Job 1:
Working only from the passage on compressive sampling, list each citation number that appears attached to the end of a word, and give the word it follows.
Job 2:
Rewrite the entries as a numbered list, starting with the line with "phylum: Basidiomycota" and going on through the last line of the entries, with blank lines left out.

Document segment:
— Begin —

Illustration of CS reconstruction of an image of a multi-story building at different resolutions. The images are sorted from low resolution to high, from left to right. M denotes the number of samples that must be taken to sample at the compression ratio M/N, specified in the top row. The square area outlined in red is enlarged in the row above each image to illustrate the increase of fidelity at each resolution.

In this paper, we propose a new CS procedure that prescribes which set of samples should be added to the previously captured ones in order to improve the resolution by the desired amount. For this scenario, we developed a deep learning (DL) approach for fast and efficient image reconstruction.

With our approach, we sample the image progressively, capturing only the necessary additional finer scale sensing patterns, while still using the previously taken coarse-detail information. We increase the resolution while decreasing the compression ratio, as the higher resolution images can be better compressed. In the example in Fig. 1, if the resolution is still not sufficient to count the number of stories, we increase the resolution again, while decreasing the compression ratio.

This scanning scenario is especially relevant for systems such as a light detection and ranging (LIDAR) system. For LIDAR systems designed for very long-range 3D scanning (more than 10 km) it is often required to improve the resolution in order to detect certain hidden objects. Therefore, instead of scanning the scene from the start to fit a higher resolution, it is much more efficient to add patterns while still using the previous information, and thus to reduce the sampling time.

Notice in Fig. 1 that the number of compressive samples, M, necessary to sample the image at 1024 by 1024 resolution is around 105 samples, which is almost half the total number of samples taken, denoted by Mtot. Therefore, if we take the compressive samples from scratch at each resolution, the total number of samples would have been almost double the number taken in the highest resolution image from the start. Instead, with our proposed method, we sample the image progressively, and only add the number of samples needed to achieve the higher resolution, reaching the same number of samples as if we had sampled at the highest resolution from the start.

An important property of the proposed method is that it allows us to compressively sample large images. In general, compressive sampling of high-resolution images is challenging, during both the sampling stage and the reconstruction stage. In order to sample high-resolution images, the sensing patterns have to be generated iteratively on the fly, because storing pre-set patterns in the memory is not feasible in practice. For example, to compress the 1024 by 1024 image in Fig. 1 by a ratio of 10:1, using random binary patterns5, a sensing matrix with more than \(1{0}^{11}\) entries is necessary, which, if stored in double precision, requires almost 1 Tb of computer RAM. To solve this, the Hadamard basis6,7 can be used; this has a fast generative formula, thus preventing the need to store the whole set of patterns in the computer memory. Here, we combine the multiscale property of the Hadamard basis8 with the multiscale CS sampling concept9 to selectively use the set of Hadamard samples required for each resolution refinement. To facilitate a systematic process that is scalable for large images, we developed a simple method for choosing the multiscale samples needed to capture the 2D compressed images, and we proved the multiscale property in two dimensions (Supplement A).

— End —

Record excerpts:

— Begin —

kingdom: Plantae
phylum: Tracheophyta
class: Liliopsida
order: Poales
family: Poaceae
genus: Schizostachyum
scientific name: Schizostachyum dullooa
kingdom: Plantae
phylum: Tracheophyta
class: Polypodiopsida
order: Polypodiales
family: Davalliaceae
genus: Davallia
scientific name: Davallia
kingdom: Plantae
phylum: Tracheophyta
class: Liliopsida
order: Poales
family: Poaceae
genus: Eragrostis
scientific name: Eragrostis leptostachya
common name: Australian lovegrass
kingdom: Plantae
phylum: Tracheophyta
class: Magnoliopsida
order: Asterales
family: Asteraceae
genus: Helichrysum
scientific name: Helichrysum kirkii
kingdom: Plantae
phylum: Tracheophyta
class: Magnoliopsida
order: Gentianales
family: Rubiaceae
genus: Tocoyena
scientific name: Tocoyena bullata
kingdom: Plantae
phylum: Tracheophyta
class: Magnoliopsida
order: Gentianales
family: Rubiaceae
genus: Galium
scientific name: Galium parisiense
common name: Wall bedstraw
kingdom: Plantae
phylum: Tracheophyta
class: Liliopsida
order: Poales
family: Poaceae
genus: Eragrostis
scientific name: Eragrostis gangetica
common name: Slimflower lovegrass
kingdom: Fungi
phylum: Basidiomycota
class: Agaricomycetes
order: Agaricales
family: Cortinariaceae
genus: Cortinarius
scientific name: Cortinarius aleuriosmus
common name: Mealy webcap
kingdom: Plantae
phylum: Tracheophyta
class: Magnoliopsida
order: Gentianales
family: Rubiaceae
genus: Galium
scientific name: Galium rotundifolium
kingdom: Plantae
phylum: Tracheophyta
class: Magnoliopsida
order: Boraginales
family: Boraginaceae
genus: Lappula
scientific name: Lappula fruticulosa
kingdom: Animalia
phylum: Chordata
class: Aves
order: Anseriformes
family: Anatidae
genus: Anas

— End —

Full answer 1:
- 5: "patterns"
- 6: "basis" (in "Hadamard basis6,7")
- 7: "basis" (in "Hadamard basis6,7")
- 8: "basis" (in "Hadamard basis8")
- 9: "concept"

Full answer 2:
1. phylum: Basidiomycota
2. class: Agaricomycetes
3. order: Agaricales
4. family: Cortinariaceae
5. genus: Cortinarius
6. scientific name: Cortinarius aleuriosmus
7. common name: Mealy webcap
8. kingdom: Plantae
9. phylum: Tracheophyta
10. class: Magnoliopsida
11. order: Gentianales
12. family: Rubiaceae
13. genus: Galium
14. scientific name: Galium rotundifolium
15. kingdom: Plantae
16. phylum: Tracheophyta
17. class: Magnoliopsida
18. order: Boraginales
19. family: Boraginaceae
20. genus: Lappula
21. scientific name: Lappula fruticulosa
22. kingdom: Animalia
23. phylum: Chordata
24. class: Aves
25. order: Anseriformes
26. family: Anatidae
27. genus: Anas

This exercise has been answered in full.